Dans une dizaine de jours, Leo Varadkar deviendra le nouveau Premier ministre de la République d’Irlande. La nomination de ce jeune métis homosexuel devrait faire l’effet d’une bombe dans cette nation traditionnellement catholique et endogame. Et pourtant, cela ne surprendra pas les observateurs les plus avertis, conscients du nouveau virage pris par le Tigre celtique depuis une trentaine d’années.
Cette volonté de « faire avancer l’Irlande » (slogan du candidat Varadkar) s’explique par les mêmes raisons que dans le reste de l’Europe : le traumatisme d’une guerre, le rejet de valeurs traditionnelles supposément responsables de ce conflit et la perte de vitesse de la religion structurante.

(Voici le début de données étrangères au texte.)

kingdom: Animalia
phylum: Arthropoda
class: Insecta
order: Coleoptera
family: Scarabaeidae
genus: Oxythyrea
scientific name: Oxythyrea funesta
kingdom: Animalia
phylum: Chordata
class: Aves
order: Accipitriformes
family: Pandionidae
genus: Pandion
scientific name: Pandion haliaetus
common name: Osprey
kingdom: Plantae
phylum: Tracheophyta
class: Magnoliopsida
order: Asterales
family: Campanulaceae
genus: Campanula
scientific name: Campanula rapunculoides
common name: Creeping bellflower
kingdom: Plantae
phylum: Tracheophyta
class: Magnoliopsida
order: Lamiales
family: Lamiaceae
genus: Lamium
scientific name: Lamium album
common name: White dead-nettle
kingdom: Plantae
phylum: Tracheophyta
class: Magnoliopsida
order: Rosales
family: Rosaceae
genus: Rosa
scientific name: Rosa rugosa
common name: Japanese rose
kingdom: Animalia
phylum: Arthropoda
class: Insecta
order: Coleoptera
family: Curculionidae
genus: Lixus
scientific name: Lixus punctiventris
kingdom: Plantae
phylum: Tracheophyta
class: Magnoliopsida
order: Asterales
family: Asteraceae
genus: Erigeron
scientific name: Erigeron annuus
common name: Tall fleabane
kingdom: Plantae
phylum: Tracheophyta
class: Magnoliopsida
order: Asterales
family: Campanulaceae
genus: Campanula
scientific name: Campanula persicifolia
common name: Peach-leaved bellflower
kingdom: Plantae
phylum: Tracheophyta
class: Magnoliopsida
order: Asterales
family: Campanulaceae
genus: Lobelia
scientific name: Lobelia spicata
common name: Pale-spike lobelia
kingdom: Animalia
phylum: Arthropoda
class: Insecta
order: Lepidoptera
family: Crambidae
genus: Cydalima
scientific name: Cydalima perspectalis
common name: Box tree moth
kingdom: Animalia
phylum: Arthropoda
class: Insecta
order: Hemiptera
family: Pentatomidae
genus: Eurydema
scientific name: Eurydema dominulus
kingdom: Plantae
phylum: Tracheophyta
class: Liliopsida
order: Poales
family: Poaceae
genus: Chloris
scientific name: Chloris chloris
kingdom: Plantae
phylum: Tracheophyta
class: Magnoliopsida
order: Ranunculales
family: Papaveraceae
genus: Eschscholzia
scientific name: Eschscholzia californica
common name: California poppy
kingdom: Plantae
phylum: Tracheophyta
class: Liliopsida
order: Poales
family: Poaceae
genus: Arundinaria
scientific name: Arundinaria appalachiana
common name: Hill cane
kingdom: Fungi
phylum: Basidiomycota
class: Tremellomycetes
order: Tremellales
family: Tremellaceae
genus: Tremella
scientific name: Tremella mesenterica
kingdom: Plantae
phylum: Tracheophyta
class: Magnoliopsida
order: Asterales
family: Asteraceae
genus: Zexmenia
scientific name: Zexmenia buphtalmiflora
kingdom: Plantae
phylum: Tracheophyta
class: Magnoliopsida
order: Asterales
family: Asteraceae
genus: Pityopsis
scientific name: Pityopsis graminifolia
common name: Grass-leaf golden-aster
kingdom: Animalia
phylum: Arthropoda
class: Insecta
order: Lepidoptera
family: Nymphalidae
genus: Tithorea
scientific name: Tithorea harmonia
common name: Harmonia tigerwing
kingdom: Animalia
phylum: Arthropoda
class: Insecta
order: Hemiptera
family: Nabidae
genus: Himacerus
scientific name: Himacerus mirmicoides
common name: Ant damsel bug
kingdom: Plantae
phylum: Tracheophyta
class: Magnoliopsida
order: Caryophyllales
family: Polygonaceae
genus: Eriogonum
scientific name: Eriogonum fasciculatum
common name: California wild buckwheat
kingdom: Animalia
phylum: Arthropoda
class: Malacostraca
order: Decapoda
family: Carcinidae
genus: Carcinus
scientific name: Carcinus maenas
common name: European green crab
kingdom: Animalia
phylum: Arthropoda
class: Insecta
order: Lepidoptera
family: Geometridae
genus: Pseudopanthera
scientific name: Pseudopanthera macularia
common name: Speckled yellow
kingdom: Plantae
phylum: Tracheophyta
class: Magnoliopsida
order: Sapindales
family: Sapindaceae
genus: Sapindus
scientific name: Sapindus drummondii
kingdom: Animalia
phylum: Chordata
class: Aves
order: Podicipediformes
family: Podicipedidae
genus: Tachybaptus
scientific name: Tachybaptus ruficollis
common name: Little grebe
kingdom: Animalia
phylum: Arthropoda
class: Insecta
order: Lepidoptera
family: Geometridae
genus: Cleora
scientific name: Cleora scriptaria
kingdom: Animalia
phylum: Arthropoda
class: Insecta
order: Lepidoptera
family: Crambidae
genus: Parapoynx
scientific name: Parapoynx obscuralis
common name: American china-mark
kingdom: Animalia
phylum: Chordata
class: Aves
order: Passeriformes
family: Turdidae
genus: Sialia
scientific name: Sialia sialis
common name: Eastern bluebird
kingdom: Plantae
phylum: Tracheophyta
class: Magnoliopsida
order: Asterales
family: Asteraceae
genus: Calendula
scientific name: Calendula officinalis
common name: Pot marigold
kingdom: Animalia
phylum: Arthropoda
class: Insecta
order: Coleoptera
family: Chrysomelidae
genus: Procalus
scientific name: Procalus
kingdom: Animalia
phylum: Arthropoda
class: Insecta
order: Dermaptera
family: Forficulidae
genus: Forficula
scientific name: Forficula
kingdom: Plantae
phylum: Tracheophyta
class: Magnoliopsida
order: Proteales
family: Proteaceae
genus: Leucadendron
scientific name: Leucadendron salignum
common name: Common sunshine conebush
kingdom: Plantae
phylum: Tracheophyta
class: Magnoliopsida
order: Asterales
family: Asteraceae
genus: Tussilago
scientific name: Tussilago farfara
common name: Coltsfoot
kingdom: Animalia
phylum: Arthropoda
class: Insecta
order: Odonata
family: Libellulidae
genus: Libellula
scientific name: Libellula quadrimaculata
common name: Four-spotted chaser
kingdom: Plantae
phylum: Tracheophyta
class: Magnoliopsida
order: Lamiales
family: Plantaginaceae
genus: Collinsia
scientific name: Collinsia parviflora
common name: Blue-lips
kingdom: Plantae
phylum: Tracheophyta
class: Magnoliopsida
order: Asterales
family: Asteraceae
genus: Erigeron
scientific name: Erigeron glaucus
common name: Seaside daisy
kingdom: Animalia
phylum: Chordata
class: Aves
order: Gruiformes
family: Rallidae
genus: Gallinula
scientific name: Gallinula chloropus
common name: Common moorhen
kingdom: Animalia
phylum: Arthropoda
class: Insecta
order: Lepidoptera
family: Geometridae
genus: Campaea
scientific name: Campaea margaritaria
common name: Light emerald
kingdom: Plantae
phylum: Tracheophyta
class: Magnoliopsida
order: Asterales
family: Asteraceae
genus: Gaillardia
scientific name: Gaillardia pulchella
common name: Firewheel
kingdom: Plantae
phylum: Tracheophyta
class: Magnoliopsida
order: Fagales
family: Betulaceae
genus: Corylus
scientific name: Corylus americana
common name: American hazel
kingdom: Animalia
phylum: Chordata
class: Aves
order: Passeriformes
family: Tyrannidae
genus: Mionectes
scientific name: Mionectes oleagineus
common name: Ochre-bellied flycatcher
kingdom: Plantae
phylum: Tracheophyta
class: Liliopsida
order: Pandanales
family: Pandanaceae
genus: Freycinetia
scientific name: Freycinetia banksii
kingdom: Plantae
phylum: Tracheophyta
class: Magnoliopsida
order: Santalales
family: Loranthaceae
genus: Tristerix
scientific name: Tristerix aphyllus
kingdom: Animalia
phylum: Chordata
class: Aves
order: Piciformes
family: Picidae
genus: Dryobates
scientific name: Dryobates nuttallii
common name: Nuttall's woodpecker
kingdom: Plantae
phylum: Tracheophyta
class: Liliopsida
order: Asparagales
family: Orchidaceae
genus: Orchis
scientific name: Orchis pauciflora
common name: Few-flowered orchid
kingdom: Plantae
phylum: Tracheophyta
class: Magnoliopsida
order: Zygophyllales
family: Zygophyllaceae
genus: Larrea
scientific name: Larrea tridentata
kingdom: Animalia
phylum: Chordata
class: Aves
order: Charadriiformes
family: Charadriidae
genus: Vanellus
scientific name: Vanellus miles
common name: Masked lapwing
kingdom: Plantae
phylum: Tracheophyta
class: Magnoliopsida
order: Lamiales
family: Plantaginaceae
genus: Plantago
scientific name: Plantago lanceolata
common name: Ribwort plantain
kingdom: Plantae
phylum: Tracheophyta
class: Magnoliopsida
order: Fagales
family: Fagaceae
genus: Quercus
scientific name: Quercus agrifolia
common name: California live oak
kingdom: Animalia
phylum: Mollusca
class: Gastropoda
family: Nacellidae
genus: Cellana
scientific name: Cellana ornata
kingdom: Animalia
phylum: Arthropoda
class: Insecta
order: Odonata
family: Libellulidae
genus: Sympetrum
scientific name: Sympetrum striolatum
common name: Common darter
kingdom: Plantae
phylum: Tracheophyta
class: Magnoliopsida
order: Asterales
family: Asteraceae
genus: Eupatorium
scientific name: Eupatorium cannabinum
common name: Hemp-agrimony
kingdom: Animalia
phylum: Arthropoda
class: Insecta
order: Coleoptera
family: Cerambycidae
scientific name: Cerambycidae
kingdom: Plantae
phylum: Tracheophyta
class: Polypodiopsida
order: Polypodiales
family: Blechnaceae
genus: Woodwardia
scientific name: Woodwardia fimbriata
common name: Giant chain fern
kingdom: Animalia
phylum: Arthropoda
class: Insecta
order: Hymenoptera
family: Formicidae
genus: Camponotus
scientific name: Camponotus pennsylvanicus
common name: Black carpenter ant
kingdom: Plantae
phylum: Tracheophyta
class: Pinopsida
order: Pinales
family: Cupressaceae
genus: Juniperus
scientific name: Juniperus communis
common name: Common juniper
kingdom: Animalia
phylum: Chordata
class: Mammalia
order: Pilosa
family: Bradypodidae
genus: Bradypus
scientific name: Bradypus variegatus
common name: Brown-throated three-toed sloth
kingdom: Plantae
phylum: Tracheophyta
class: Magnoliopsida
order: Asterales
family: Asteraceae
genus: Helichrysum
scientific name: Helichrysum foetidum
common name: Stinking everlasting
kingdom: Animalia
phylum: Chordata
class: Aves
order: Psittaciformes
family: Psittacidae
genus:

Si la France ou l’Allemagne ont subi rapidement les conséquences du concile Vatican II, l’Église d’Irlande a, elle, conservé son rôle de lobbying politique jusqu’aux années 1990. Mais soucieuse de donner l’image dynamique d’une religion Bisounours, de plaire à l’Homo festivus, le clergé irlandais s’est peu à peu déchaussé de son rôle politique.
Le résultat est sans appel : là où la religion catholique fondait l’identité irlandaise – en opposition à l’anglicanisme des Britanniques – et structurait la société en imposant un principe de précaution bienvenu, là où 88 % de la population assistait à la messe dominicale au début des années 90, il ne reste plus rien. Ou, plutôt, il est né autre chose.
La sphère politique ayant été désertée par les responsables religieux, et la nature ayant horreur du vide, une autre idéologie est apparue.
Aujourd’hui, 16 % des Irlandais assistent régulièrement à la messe ; en 2015, les Irlandais ont voté pour le mariage homosexuel, avant de voter en 2016 pour la reconnaissance des identités de genre. Et si l’avortement reste le dernier bastion du catholicisme, les assauts des chemises roses du progrès devraient bientôt changer la donne. On remerciera les idéologies et concepts importés par les grandes entreprises américaines (fer de lance de l’ubérisation) que sont Apple, Google, Facebook ou Airbnb.
Mais, finalement, comme le résume The Irish Times, c. L’Irlande a donc son Macron, son Trudeau, son Magnette, son Obama ou son Kennedy. L’Irlande s’est trouvé un bon copain, un young leader trendy, et dynamique… Un homme de son temps.
Mais le problème de ces hommes, c’est justement qu’une fois « leur temps » passé, ils ne sont plus rien et n’ont rien laissé. Et si la politique est l’art d’œuvrer pour ses successeurs, alors le progressisme est la mort de la politique.